TOO. MANY. PENALTIES. Get a grip, guys, this is getting ridiculous.
Name any referee and every supporter of every team will swear blind that said ref has got it in for their team. It’s an immutable law of the universe — by comparison, the 2nd law of thermodynamics is a mere suggestion. So it was that Ian Tempest was the villain who penalised Sale 17 times from about midway through the first half until the end of the game (for context, Saints gave up about three penalties in that time).
Of course, when we stop and take off the blue-tinged glasses, we remember that we are blessed with some truly great referees in the Premiership and an 11–2 penalty count in a forty-minute period probably reflects more on Sale’s indiscipline than on the ref’s overcompensation for being a “local” lad.
It all started so well, too. An AJ penalty on three minutes, followed two minutes later by a try from Akker that is destined to grow in the telling: ninety yards out, a deft inside pop from Ben and there’s Akker, balletically pirouetting past a dozen despairing tackles before gracefully grounding the ball under the posts.
OK, it was more like 30 yards, a warthog under full steam, three tackles and a flop over the line, but allow a man his legend, eh?
Just before halfway through the half, that man Akker is there again, this time popping a pass for Dan DuPreez to charge over the line for try number two and a 17–0 lead. Looking good, carrying on from where we left off and, possibly, an atypical season start—i.e. a win, not an agonising defeat.
But then—guess what?—it started to go wrong, and in fairly typical Sale fashion. Three minutes after Dan scored, Collins went over from the back of a maul to pull seven points back for Northampton.
That was when Sale started racking up a substantial penalty count. Annoyingly, the penalties were ruining Sale pressure, more than helping Saints so we got to half time with no further scoring.
Another penalty a minute into the second half reduced the margin further but, a couple of minutes later, a period of Sale pressure—thankfully uninterrupted by penalties—ended with a looping pass from AJ out to Hammers, who duly scored in the corner. 22–10 became 22–13 shortly after from yet another penalty but, within a minute, AJ produced a perfect show-and-go and an outrageous dummy to run a good 40 metres to score. With the conversion, Sale now had a 16 point lead with 20 minutes to go. Things were looking reasonably comfortable; at least for a minute or so, before Ian Tempest finally got fed up with Sale’s transgressions and sent Jonno away for a 10-minute rest.

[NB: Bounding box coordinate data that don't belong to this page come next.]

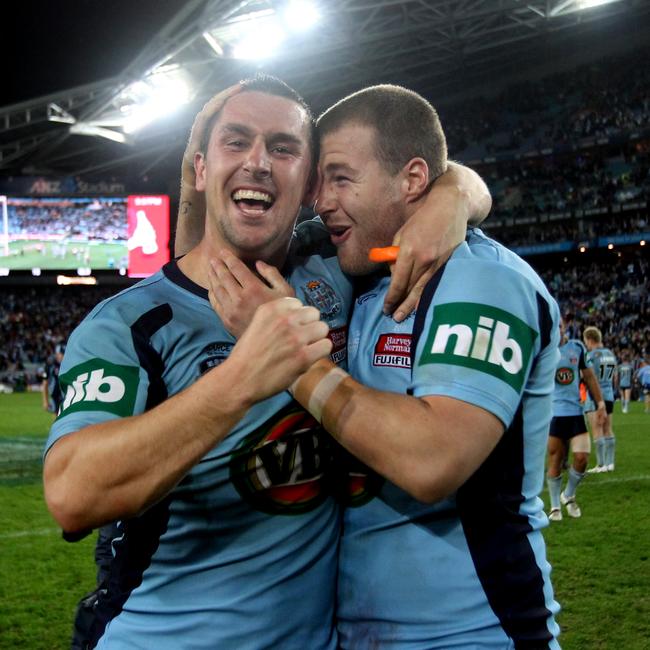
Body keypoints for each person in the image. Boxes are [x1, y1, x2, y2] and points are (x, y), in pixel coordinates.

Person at [44, 75, 489, 650]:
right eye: (236, 141)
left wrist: (452, 197)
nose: (258, 162)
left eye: (282, 148)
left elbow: (431, 181)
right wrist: (241, 376)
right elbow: (72, 497)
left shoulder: (333, 262)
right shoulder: (128, 325)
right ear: (201, 172)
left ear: (307, 185)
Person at [213, 85, 561, 648]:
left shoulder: (484, 280)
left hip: (472, 633)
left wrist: (285, 353)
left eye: (341, 178)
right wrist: (460, 189)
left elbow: (432, 461)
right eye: (319, 181)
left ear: (413, 180)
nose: (319, 200)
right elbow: (208, 239)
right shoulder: (353, 271)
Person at [546, 319, 606, 522]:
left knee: (582, 458)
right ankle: (555, 506)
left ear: (565, 328)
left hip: (574, 412)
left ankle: (568, 494)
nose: (559, 329)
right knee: (556, 458)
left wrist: (600, 403)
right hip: (553, 414)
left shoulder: (577, 347)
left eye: (561, 326)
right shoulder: (543, 351)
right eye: (555, 326)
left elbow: (589, 377)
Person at [583, 326, 618, 473]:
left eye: (586, 341)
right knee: (608, 428)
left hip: (595, 396)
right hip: (609, 394)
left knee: (597, 429)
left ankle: (601, 464)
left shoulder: (591, 355)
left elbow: (587, 377)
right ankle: (610, 463)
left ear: (590, 340)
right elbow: (615, 376)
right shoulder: (610, 354)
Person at [41, 343, 65, 415]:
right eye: (62, 354)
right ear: (57, 354)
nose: (64, 356)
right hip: (55, 394)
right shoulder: (50, 363)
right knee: (56, 415)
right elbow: (45, 383)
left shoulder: (68, 363)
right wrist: (45, 401)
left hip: (66, 393)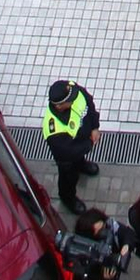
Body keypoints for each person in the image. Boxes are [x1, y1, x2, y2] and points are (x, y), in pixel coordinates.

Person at [43, 78, 101, 206]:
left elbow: (89, 104)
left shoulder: (72, 91)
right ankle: (67, 198)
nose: (74, 99)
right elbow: (68, 152)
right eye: (70, 101)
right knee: (69, 178)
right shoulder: (54, 129)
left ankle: (81, 165)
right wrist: (90, 143)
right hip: (67, 159)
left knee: (79, 159)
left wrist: (94, 127)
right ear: (59, 106)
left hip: (81, 141)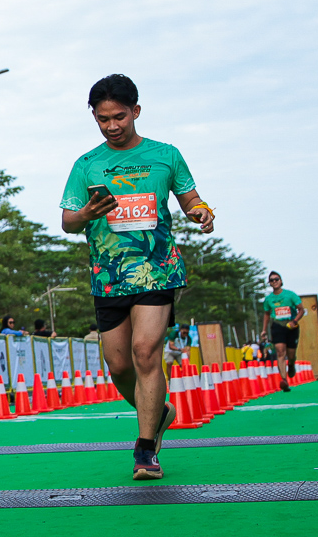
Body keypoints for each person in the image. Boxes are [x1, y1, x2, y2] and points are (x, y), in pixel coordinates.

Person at [60, 74, 215, 482]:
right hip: (108, 277)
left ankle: (146, 450)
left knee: (146, 352)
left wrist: (200, 211)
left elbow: (190, 199)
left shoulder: (166, 155)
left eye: (119, 117)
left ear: (136, 111)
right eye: (103, 119)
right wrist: (86, 214)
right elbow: (68, 222)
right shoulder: (86, 164)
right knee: (118, 365)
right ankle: (158, 412)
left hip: (157, 270)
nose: (112, 126)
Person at [259, 272, 302, 390]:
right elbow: (266, 314)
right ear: (270, 283)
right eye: (272, 280)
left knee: (291, 354)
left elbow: (301, 310)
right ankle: (284, 380)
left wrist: (295, 321)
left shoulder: (291, 295)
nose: (274, 281)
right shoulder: (268, 299)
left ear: (281, 281)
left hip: (291, 326)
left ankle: (291, 365)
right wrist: (264, 330)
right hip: (277, 326)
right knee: (280, 352)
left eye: (276, 279)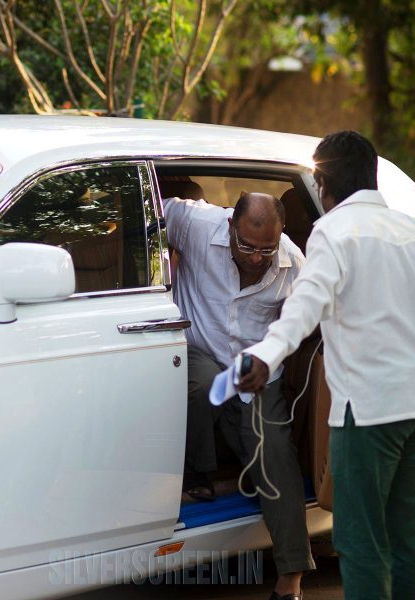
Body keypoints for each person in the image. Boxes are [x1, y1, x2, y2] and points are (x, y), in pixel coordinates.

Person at [238, 131, 415, 600]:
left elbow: (306, 303)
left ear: (323, 185)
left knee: (361, 541)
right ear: (371, 175)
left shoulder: (333, 232)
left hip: (367, 413)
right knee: (405, 538)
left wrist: (266, 353)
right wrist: (410, 347)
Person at [164, 191, 314, 600]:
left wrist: (273, 357)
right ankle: (200, 471)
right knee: (199, 385)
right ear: (230, 225)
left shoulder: (293, 264)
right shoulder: (195, 225)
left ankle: (291, 580)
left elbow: (304, 321)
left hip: (257, 369)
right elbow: (152, 209)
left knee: (276, 457)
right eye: (247, 245)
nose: (255, 257)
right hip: (200, 349)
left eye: (266, 249)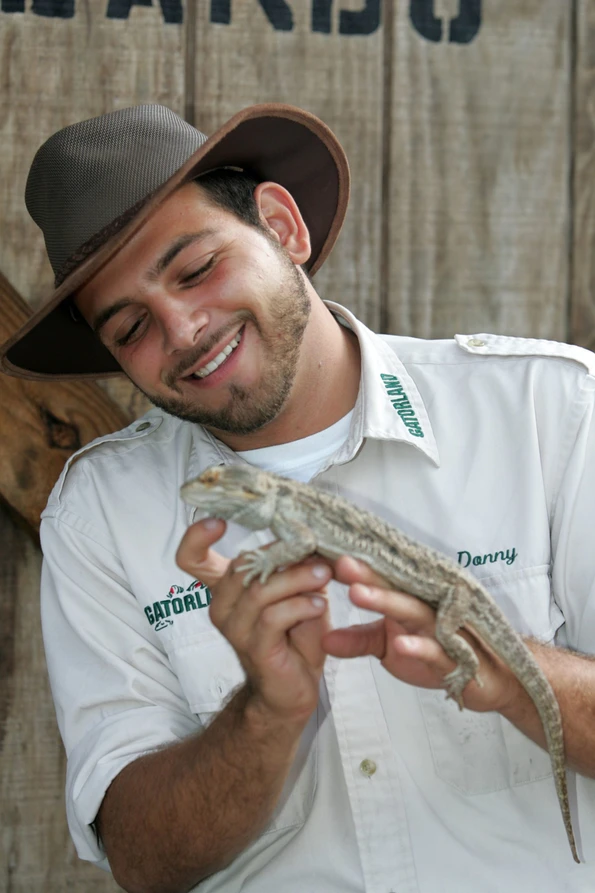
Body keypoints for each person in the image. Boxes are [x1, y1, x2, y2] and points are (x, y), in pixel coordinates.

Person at [2, 102, 595, 893]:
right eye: (130, 325)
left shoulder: (548, 408)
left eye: (195, 268)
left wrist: (518, 677)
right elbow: (142, 863)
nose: (181, 331)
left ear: (282, 226)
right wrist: (264, 712)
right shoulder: (99, 512)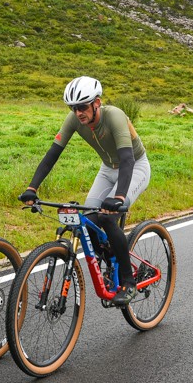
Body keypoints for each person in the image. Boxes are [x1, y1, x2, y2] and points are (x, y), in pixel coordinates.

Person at [18, 76, 151, 307]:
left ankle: (129, 282)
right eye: (73, 108)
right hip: (107, 169)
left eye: (82, 107)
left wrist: (119, 196)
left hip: (135, 166)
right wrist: (32, 187)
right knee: (88, 221)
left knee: (109, 218)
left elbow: (127, 158)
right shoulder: (74, 120)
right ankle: (112, 260)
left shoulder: (115, 116)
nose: (78, 112)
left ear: (96, 102)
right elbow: (52, 154)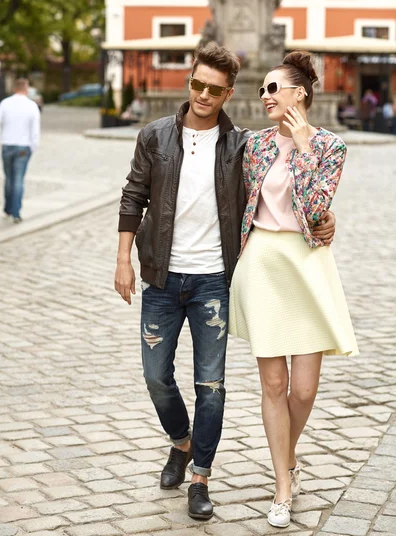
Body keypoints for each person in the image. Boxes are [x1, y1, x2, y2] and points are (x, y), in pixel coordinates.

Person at [114, 43, 336, 521]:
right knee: (158, 377)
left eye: (214, 90)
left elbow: (303, 201)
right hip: (193, 275)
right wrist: (124, 259)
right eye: (196, 84)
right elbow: (134, 194)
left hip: (229, 277)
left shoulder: (269, 145)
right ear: (188, 82)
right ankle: (185, 445)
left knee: (222, 386)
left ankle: (206, 476)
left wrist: (325, 214)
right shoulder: (186, 139)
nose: (203, 95)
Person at [229, 51, 359, 529]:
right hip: (263, 264)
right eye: (261, 89)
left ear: (299, 93)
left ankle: (289, 454)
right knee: (275, 385)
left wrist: (303, 144)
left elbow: (313, 206)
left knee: (303, 390)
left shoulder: (330, 146)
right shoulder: (255, 145)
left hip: (307, 267)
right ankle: (283, 485)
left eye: (272, 88)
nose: (264, 96)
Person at [0, 78, 41, 223]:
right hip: (23, 146)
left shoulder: (5, 103)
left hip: (7, 145)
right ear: (26, 89)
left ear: (15, 88)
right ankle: (16, 212)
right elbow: (35, 130)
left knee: (8, 178)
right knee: (18, 180)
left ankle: (8, 208)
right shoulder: (32, 105)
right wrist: (34, 146)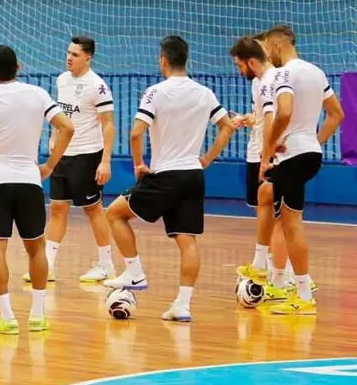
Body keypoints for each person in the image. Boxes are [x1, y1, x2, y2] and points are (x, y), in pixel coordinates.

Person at [103, 35, 235, 322]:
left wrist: (139, 164)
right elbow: (227, 126)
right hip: (193, 175)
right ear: (186, 59)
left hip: (165, 174)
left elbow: (136, 133)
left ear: (163, 60)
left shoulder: (155, 92)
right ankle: (182, 305)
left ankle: (134, 272)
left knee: (114, 214)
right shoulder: (204, 93)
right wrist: (206, 159)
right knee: (187, 240)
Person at [0, 45, 74, 334]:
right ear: (18, 66)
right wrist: (50, 165)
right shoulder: (38, 94)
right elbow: (67, 128)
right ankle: (37, 315)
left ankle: (7, 318)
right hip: (29, 179)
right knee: (36, 248)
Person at [261, 25, 344, 315]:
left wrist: (270, 147)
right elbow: (337, 114)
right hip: (309, 152)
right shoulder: (316, 72)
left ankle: (304, 295)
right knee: (285, 221)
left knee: (292, 224)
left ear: (277, 46)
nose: (268, 56)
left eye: (268, 50)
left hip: (291, 155)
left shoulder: (283, 74)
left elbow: (284, 112)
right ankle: (284, 282)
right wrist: (314, 142)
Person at [28, 36, 116, 284]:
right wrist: (54, 138)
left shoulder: (97, 86)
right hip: (62, 155)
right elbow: (62, 115)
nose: (69, 58)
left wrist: (105, 161)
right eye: (68, 52)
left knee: (93, 209)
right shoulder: (62, 80)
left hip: (87, 155)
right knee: (57, 208)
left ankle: (106, 265)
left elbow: (108, 124)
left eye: (75, 54)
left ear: (88, 57)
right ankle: (48, 266)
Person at [227, 35, 291, 292]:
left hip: (264, 155)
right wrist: (249, 120)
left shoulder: (267, 80)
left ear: (251, 61)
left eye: (239, 65)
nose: (239, 70)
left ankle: (281, 273)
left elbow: (273, 118)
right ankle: (272, 267)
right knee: (268, 213)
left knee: (275, 217)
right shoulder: (266, 81)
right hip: (262, 152)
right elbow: (265, 117)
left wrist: (267, 155)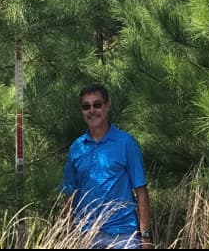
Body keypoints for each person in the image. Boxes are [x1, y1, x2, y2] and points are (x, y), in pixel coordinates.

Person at [61, 84, 154, 249]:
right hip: (87, 235)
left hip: (123, 235)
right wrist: (69, 235)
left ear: (107, 106)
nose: (92, 110)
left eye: (97, 104)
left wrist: (145, 237)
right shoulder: (77, 147)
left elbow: (141, 192)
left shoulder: (126, 143)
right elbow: (69, 195)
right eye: (86, 106)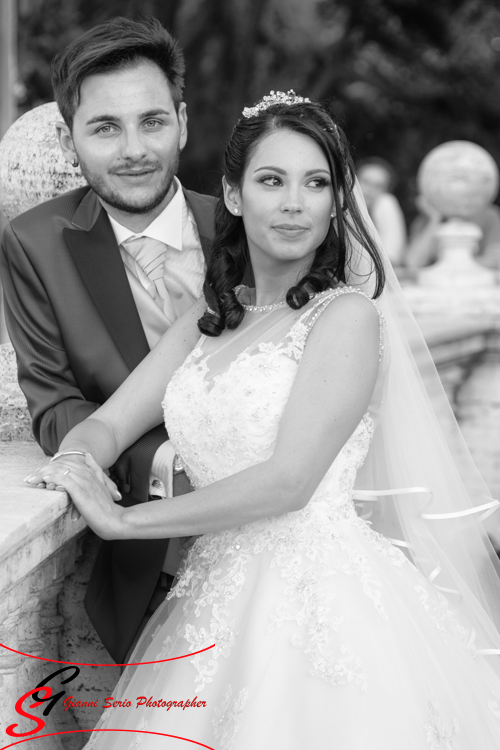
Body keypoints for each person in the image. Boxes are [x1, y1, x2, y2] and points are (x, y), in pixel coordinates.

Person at [26, 92, 500, 748]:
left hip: (322, 607)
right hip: (212, 598)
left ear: (336, 203)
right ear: (235, 195)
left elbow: (289, 481)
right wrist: (77, 459)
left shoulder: (345, 318)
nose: (295, 202)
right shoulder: (206, 319)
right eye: (272, 181)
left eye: (316, 183)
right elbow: (107, 424)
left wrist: (125, 520)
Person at [0, 17, 219, 665]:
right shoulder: (35, 242)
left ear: (183, 122)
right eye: (104, 127)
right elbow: (54, 402)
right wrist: (160, 462)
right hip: (144, 564)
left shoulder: (244, 229)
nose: (134, 149)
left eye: (152, 121)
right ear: (71, 143)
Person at [406, 193, 500, 272]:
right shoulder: (426, 220)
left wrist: (451, 265)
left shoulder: (489, 215)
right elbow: (413, 262)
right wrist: (434, 219)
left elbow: (494, 260)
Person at [357, 157, 407, 266]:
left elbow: (392, 259)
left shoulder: (385, 203)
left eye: (378, 186)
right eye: (366, 182)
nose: (370, 189)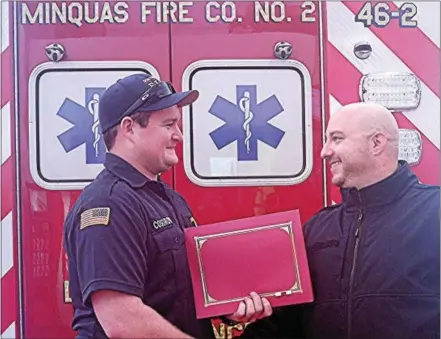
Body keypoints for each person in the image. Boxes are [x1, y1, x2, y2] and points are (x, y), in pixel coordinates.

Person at [62, 74, 273, 339]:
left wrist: (228, 307)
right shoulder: (108, 205)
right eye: (169, 125)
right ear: (129, 128)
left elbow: (180, 288)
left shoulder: (167, 200)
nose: (179, 136)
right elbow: (122, 321)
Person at [241, 102, 440, 339]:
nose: (325, 151)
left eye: (336, 139)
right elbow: (286, 321)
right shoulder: (316, 230)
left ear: (376, 143)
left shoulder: (434, 212)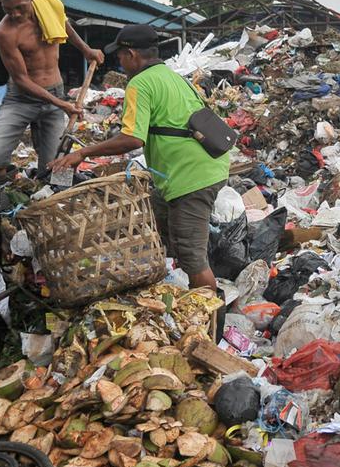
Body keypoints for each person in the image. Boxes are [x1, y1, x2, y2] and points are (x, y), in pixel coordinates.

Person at [49, 24, 229, 293]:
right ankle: (171, 287)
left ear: (131, 54)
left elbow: (132, 139)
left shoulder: (140, 83)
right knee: (153, 220)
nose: (119, 63)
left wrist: (82, 152)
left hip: (192, 178)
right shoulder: (171, 76)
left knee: (193, 259)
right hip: (205, 167)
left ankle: (210, 324)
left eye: (120, 56)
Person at [0, 0, 105, 175]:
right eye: (7, 9)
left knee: (56, 169)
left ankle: (44, 192)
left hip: (55, 93)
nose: (14, 14)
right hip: (21, 98)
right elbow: (21, 79)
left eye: (19, 7)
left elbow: (64, 25)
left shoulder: (48, 5)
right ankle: (6, 182)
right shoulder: (4, 32)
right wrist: (62, 104)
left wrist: (86, 50)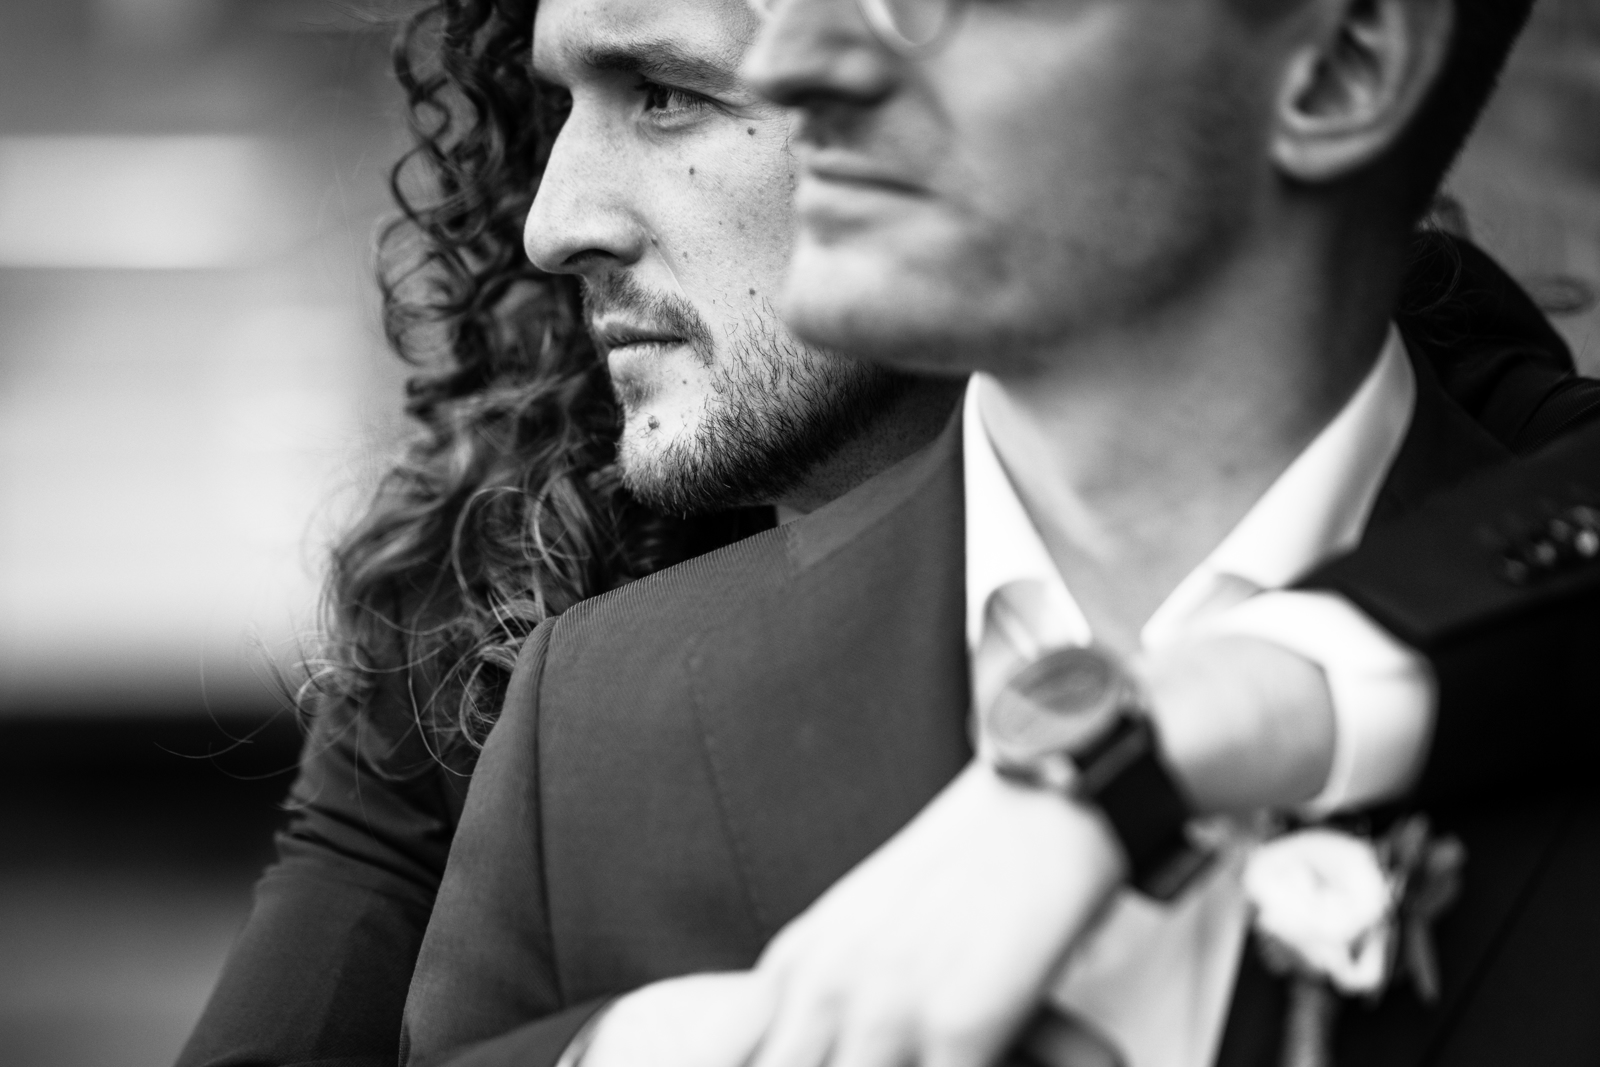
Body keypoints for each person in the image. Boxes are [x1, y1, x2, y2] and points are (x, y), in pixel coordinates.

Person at [179, 1, 1600, 1066]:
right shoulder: (521, 647)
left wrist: (1162, 748)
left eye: (672, 93)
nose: (556, 227)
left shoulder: (1445, 434)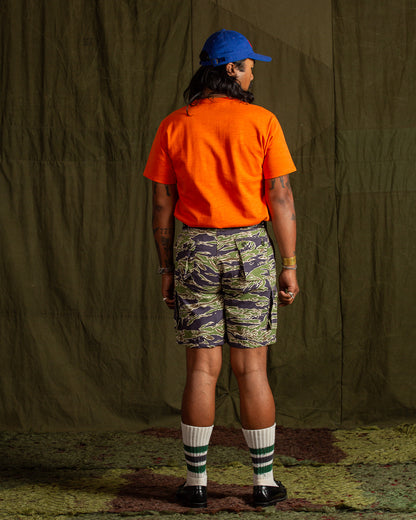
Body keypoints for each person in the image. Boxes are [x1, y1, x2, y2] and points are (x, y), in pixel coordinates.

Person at [143, 29, 299, 509]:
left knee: (201, 369)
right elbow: (281, 197)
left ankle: (196, 484)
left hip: (195, 249)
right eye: (249, 66)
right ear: (231, 69)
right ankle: (264, 483)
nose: (253, 74)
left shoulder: (174, 125)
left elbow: (162, 205)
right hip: (251, 249)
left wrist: (166, 268)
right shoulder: (262, 121)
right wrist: (289, 264)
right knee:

A couple of minutes later, inevitably, Northampton pulled back another 7 points, followed by yet another penalty right at the end of the sin bin period. Now only six points ahead with about seven minutes to go—familiar territory for any Sale fan. Fortunately, a penalty for Sale on 75 minutes restored a two-score lead and we saw the game out to an uncomfortable five-point win.
Uncomfortable? Yeah, I stand by that. We had 40% possession and 43% territory, largely because the penalty count (17–7) kept handing the initiative back to Northampton. Metres gained: 245–181, again because we were frequently attacking from our own half, because a penalty had forced us back.
On the other hand, the defence has carried on from where it left off: absolutely immense. 166 tackles, with only 13 missed (compared to 89/24). Ben and Jean-Luc went 10 tackles each with none missed, Dan 9 with none missed, Jonno 14 with 1 missed. Thirteen turnovers to eight. The line-outs worked! (Mostly.)
And then look at the attack. Twenty-four defenders beaten, 11 of those by van Cannonball and Dan duP between them. Four tries—we should have won that by a cricket score. That we didn’t is entirely down to giving up the initiative seventeen times. A bit more discipline and we might have had six or even seven tries and be top of the table, not third. And let’s not blame the ref; that’s just being silly. Referees are not biased. We are our own worst enemy. Yes, I thought the ref got it wrong when the Northampton front row appeared to go sideways in the scrum, but it was Coenie that got penalised. But I’m watching on telly; I’m not standing there, two yards from the event. Maybe Coenie did something that we couldn’t see that caused the shift. Yes, it’s great fun slagging off the ref as part of the moment, part of being there; but afterwards, let’s just calm down and remember that he was probably right (and that’s without needing to invoke rule 2).
Still, it was a five-point win, and that’s important. It’s a measure of how far the team has come that we can be frustrated that a good win wasn’t even better. It’s a good sign that the expectation of a win has almost overtaken the the fear of buggering it up. I say “almost overtaken”—let’s not get carried away, shall we?
Up to Kingston Park next. A place that we rarely do well at, but I’m going to be positive and say that this team should now have a clear expectation of a win, plastic pitch notwithstanding.